(RECORDS FOR THE TASK begins)

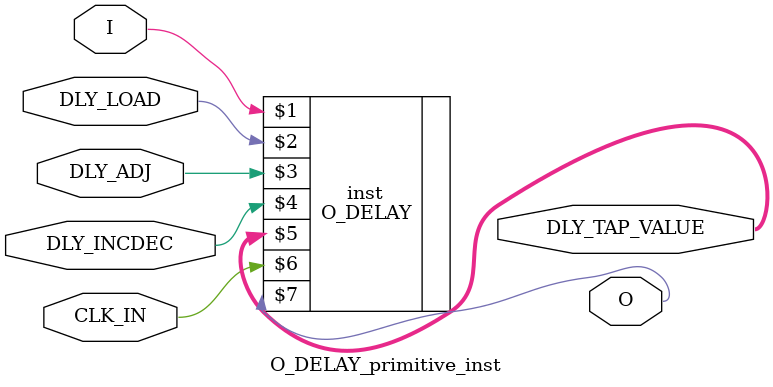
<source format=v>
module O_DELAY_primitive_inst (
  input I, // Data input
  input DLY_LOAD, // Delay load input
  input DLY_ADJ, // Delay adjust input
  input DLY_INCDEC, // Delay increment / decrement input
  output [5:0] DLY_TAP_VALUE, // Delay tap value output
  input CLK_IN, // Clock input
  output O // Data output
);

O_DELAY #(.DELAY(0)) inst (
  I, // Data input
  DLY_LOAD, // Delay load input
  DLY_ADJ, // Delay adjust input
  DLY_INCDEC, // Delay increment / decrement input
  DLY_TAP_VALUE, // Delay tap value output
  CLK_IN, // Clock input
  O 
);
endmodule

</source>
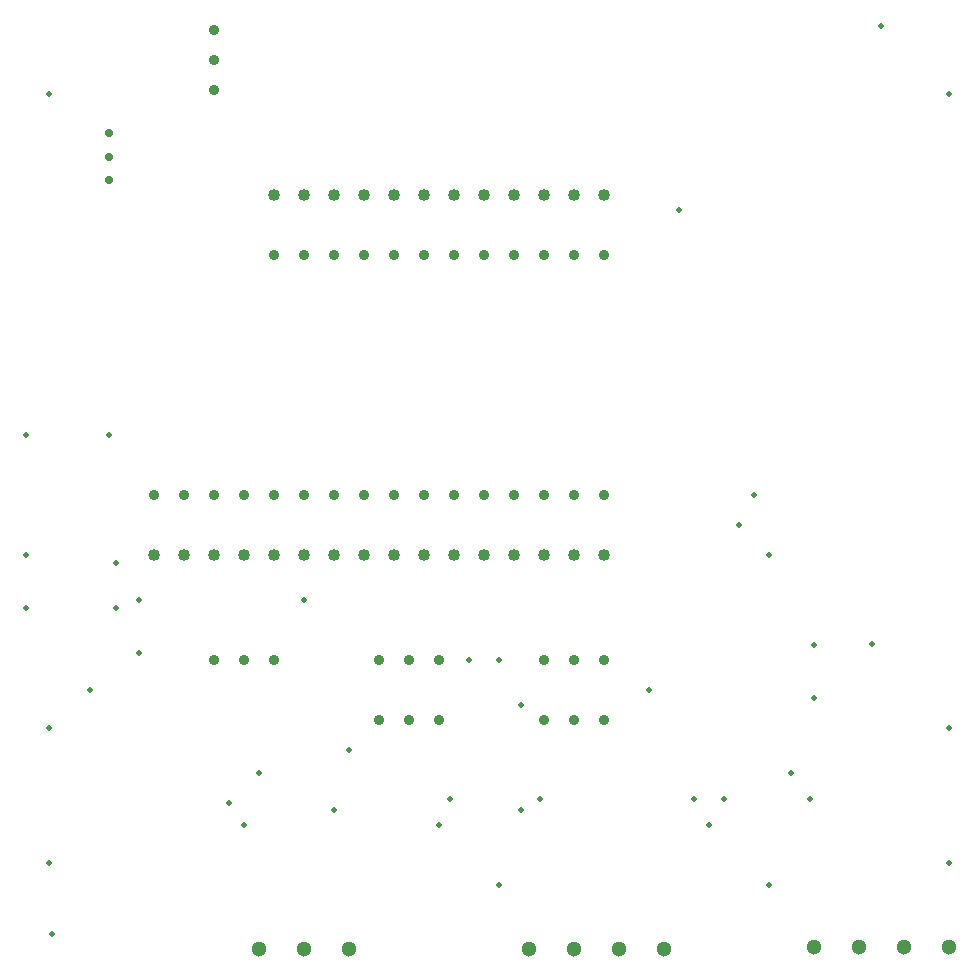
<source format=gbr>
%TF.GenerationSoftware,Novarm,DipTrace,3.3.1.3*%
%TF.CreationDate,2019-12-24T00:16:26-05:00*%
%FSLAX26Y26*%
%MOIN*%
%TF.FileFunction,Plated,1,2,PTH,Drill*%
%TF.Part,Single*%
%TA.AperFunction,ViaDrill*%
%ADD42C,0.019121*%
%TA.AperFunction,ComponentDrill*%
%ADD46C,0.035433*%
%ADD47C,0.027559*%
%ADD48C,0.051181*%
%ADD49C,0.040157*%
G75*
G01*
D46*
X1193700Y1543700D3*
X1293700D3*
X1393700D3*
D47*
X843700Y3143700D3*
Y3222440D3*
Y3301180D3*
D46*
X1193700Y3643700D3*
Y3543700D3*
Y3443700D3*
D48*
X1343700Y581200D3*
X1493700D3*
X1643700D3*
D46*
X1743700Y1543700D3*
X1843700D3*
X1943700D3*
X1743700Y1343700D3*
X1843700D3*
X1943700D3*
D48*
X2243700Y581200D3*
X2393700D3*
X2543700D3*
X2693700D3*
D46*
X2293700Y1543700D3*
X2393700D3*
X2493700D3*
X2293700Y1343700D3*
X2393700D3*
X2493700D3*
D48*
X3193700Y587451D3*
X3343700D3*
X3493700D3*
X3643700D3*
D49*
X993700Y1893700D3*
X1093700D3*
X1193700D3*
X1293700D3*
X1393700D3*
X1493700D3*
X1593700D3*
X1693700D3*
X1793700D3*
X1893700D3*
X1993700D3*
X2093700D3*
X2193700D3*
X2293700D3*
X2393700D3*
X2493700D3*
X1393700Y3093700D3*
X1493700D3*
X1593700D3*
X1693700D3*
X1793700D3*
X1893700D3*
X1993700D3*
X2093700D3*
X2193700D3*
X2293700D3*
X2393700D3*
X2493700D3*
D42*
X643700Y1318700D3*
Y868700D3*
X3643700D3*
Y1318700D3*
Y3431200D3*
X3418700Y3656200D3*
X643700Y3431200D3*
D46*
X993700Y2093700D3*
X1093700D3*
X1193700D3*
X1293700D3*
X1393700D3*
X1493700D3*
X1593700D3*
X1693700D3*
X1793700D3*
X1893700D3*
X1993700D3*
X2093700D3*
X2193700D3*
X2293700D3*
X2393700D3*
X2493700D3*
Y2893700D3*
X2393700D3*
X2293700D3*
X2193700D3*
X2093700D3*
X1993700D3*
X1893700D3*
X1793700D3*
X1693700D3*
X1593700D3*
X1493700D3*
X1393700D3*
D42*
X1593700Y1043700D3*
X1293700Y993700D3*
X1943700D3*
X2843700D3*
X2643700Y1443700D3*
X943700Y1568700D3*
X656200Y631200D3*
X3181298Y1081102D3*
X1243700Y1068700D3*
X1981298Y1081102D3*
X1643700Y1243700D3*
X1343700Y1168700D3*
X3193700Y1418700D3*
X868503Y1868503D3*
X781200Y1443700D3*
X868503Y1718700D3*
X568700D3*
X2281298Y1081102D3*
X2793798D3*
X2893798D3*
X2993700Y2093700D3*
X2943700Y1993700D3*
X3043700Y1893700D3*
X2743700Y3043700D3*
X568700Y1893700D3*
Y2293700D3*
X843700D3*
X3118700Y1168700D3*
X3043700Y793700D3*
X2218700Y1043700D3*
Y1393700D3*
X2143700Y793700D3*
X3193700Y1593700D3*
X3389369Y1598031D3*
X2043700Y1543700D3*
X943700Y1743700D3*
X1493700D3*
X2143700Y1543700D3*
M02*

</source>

(RECORDS FOR THE TASK ends)

> [AIM OF THE TASK]
Restate each of the entries above word for word and skip every image.

> [SOLVED EXERCISE]
<source format=v>
module O_DELAY_primitive_inst (
  input I, // Data input
  input DLY_LOAD, // Delay load input
  input DLY_ADJ, // Delay adjust input
  input DLY_INCDEC, // Delay increment / decrement input
  output [5:0] DLY_TAP_VALUE, // Delay tap value output
  input CLK_IN, // Clock input
  output O // Data output
);

O_DELAY #(.DELAY(0)) inst (
  I, // Data input
  DLY_LOAD, // Delay load input
  DLY_ADJ, // Delay adjust input
  DLY_INCDEC, // Delay increment / decrement input
  DLY_TAP_VALUE, // Delay tap value output
  CLK_IN, // Clock input
  O 
);
endmodule

</source>
<source format=gbr>
%TF.GenerationSoftware,Novarm,DipTrace,3.3.1.3*%
%TF.CreationDate,2019-12-24T00:16:26-05:00*%
%FSLAX26Y26*%
%MOIN*%
%TF.FileFunction,Plated,1,2,PTH,Drill*%
%TF.Part,Single*%
%TA.AperFunction,ViaDrill*%
%ADD42C,0.019121*%
%TA.AperFunction,ComponentDrill*%
%ADD46C,0.035433*%
%ADD47C,0.027559*%
%ADD48C,0.051181*%
%ADD49C,0.040157*%
G75*
G01*
D46*
X1193700Y1543700D3*
X1293700D3*
X1393700D3*
D47*
X843700Y3143700D3*
Y3222440D3*
Y3301180D3*
D46*
X1193700Y3643700D3*
Y3543700D3*
Y3443700D3*
D48*
X1343700Y581200D3*
X1493700D3*
X1643700D3*
D46*
X1743700Y1543700D3*
X1843700D3*
X1943700D3*
X1743700Y1343700D3*
X1843700D3*
X1943700D3*
D48*
X2243700Y581200D3*
X2393700D3*
X2543700D3*
X2693700D3*
D46*
X2293700Y1543700D3*
X2393700D3*
X2493700D3*
X2293700Y1343700D3*
X2393700D3*
X2493700D3*
D48*
X3193700Y587451D3*
X3343700D3*
X3493700D3*
X3643700D3*
D49*
X993700Y1893700D3*
X1093700D3*
X1193700D3*
X1293700D3*
X1393700D3*
X1493700D3*
X1593700D3*
X1693700D3*
X1793700D3*
X1893700D3*
X1993700D3*
X2093700D3*
X2193700D3*
X2293700D3*
X2393700D3*
X2493700D3*
X1393700Y3093700D3*
X1493700D3*
X1593700D3*
X1693700D3*
X1793700D3*
X1893700D3*
X1993700D3*
X2093700D3*
X2193700D3*
X2293700D3*
X2393700D3*
X2493700D3*
D42*
X643700Y1318700D3*
Y868700D3*
X3643700D3*
Y1318700D3*
Y3431200D3*
X3418700Y3656200D3*
X643700Y3431200D3*
D46*
X993700Y2093700D3*
X1093700D3*
X1193700D3*
X1293700D3*
X1393700D3*
X1493700D3*
X1593700D3*
X1693700D3*
X1793700D3*
X1893700D3*
X1993700D3*
X2093700D3*
X2193700D3*
X2293700D3*
X2393700D3*
X2493700D3*
Y2893700D3*
X2393700D3*
X2293700D3*
X2193700D3*
X2093700D3*
X1993700D3*
X1893700D3*
X1793700D3*
X1693700D3*
X1593700D3*
X1493700D3*
X1393700D3*
D42*
X1593700Y1043700D3*
X1293700Y993700D3*
X1943700D3*
X2843700D3*
X2643700Y1443700D3*
X943700Y1568700D3*
X656200Y631200D3*
X3181298Y1081102D3*
X1243700Y1068700D3*
X1981298Y1081102D3*
X1643700Y1243700D3*
X1343700Y1168700D3*
X3193700Y1418700D3*
X868503Y1868503D3*
X781200Y1443700D3*
X868503Y1718700D3*
X568700D3*
X2281298Y1081102D3*
X2793798D3*
X2893798D3*
X2993700Y2093700D3*
X2943700Y1993700D3*
X3043700Y1893700D3*
X2743700Y3043700D3*
X568700Y1893700D3*
Y2293700D3*
X843700D3*
X3118700Y1168700D3*
X3043700Y793700D3*
X2218700Y1043700D3*
Y1393700D3*
X2143700Y793700D3*
X3193700Y1593700D3*
X3389369Y1598031D3*
X2043700Y1543700D3*
X943700Y1743700D3*
X1493700D3*
X2143700Y1543700D3*
M02*

</source>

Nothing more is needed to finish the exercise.